Former US President Thomas Jefferson once said: “I believe that banking institutions are more dangerous than standing armies…if the American people ever allow private banks to control the issue of currency… the banks and corporations that will grow up around the world will deprive the people of their properties until their children wake up homeless on the continent their fathers conquered.”

On the other hand, Sir Josiah Stamp (1880 to 1941) once warned that “if you want to remain slaves of the bankers and pay for the cost of your slavery, let them continue to craft money and control the nation’s credit.”

In the US , bankers like JP Morgan, Baron de Rothschild, John D. Rockefeller and Paul Warburg seized early control over the US ’ central banking system. At one point, the group of JP Morgan, who at that time was considered the banking luminary, spread rumors that some prominent private banks were manipulating the currency because it was actually insolvent or bankrupt. This sent chills down the spines of the business community. At the end of the day, a bank run has already begun.

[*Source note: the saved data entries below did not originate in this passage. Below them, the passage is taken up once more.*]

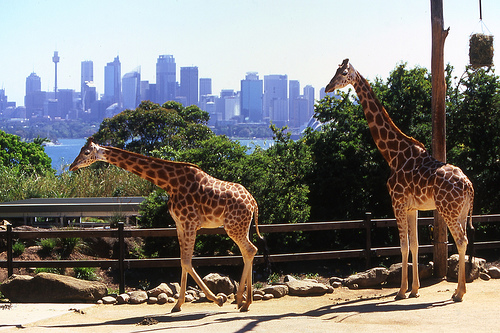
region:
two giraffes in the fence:
[54, 33, 498, 296]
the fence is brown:
[29, 211, 160, 279]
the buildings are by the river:
[6, 43, 299, 138]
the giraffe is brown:
[65, 128, 252, 281]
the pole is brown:
[419, 13, 460, 281]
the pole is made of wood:
[419, 21, 464, 232]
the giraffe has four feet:
[398, 188, 467, 319]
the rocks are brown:
[337, 253, 487, 305]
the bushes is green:
[160, 113, 332, 197]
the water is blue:
[47, 135, 72, 160]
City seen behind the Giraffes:
[0, 48, 362, 138]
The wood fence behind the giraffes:
[2, 209, 497, 294]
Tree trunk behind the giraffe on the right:
[418, 0, 458, 280]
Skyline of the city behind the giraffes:
[20, 48, 337, 97]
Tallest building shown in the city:
[46, 46, 62, 93]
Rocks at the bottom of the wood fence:
[2, 249, 498, 305]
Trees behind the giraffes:
[3, 59, 497, 223]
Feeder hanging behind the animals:
[462, 28, 498, 71]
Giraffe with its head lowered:
[58, 121, 265, 312]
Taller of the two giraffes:
[323, 53, 477, 303]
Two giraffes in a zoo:
[62, 79, 494, 315]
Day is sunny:
[2, 6, 496, 327]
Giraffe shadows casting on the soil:
[40, 289, 458, 329]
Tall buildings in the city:
[2, 37, 347, 136]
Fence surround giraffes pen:
[0, 210, 498, 290]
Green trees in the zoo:
[0, 57, 498, 222]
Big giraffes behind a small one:
[307, 54, 498, 307]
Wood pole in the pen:
[421, 3, 452, 283]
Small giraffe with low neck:
[61, 130, 271, 321]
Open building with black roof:
[7, 181, 152, 225]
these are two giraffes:
[55, 55, 481, 302]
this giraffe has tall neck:
[323, 59, 424, 156]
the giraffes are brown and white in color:
[71, 51, 481, 310]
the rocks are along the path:
[2, 271, 479, 298]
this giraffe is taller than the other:
[323, 48, 476, 303]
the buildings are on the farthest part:
[0, 50, 317, 103]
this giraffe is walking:
[71, 140, 275, 307]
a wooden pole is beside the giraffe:
[431, 0, 446, 162]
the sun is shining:
[7, 305, 69, 315]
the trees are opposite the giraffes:
[191, 131, 371, 156]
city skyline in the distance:
[11, 42, 317, 144]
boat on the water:
[9, 132, 69, 158]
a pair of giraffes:
[50, 48, 480, 314]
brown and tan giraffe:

Having made enormous sums of money from that scheme, the bankers once again sought to reestablish a central bank. This was facilitated by Senator Nelson Aldrich, who had strong ties with the bankers and in fact, eventually married into the Rockefellers.

Wit the sole purpose of establishing the US Federal Reserve Service, the bankers held a top secret summit at Jekyll Island , off the coast of Georgia . All the attendees had to come clandestinely and used pseudonyms to avoid detection. There they – the bankers, not lawmakers – actually wrote the Federal Reserves Act, which Senator Aldrich, their point-man, pushed in the US Senate.

In exchange for favors, President Woodrow Wilson signed the Act into law – an act he would later regret and over which he said: “our great industrial nation is controlled by its system of credit. Our system of credit is privately concentrated. The growth of the nation, therefore, and all our activities are in the hands of a few men who necessarily, by very reason of their own limitations, chill and check and destroy genuine economic freedom. We have come to be one of the worst ruled, one of the most completely controlled and domesticated governments in the civilized world. No civilized world by free opinion and the duress of small groups of dominant men.”

On the other hand, Senator Louis McFadden’s reaction was “a world banking system was being set up here… A super-state controlled by international bankers… acting together to enslave the world for their own pleasure. The Fed has usurped the government.”

Significant developments in the US banking system – which eventually affected the free world – came one after the other, until smaller banks got attracted to contract loans as money supply doubled from 1914 to 1919. But with the panic triggered by the rumors spread about town by the group of JP Morgan, the banks started calling in loans, resulting in the collapse of at least 5400 smaller banks.

In allocating some $250 billions as government investment in the ailing banks, President Bush ironically made himself clear that the US government has no plans on taking over the banks – just bail them out of trouble. But what about the home buyers who sunk all their lifetime savings into the properties they tried to acquire, but got frustrated due to the collapse of the economy?Bail out for the rich and nothing for the poor episode continuous.We never learn!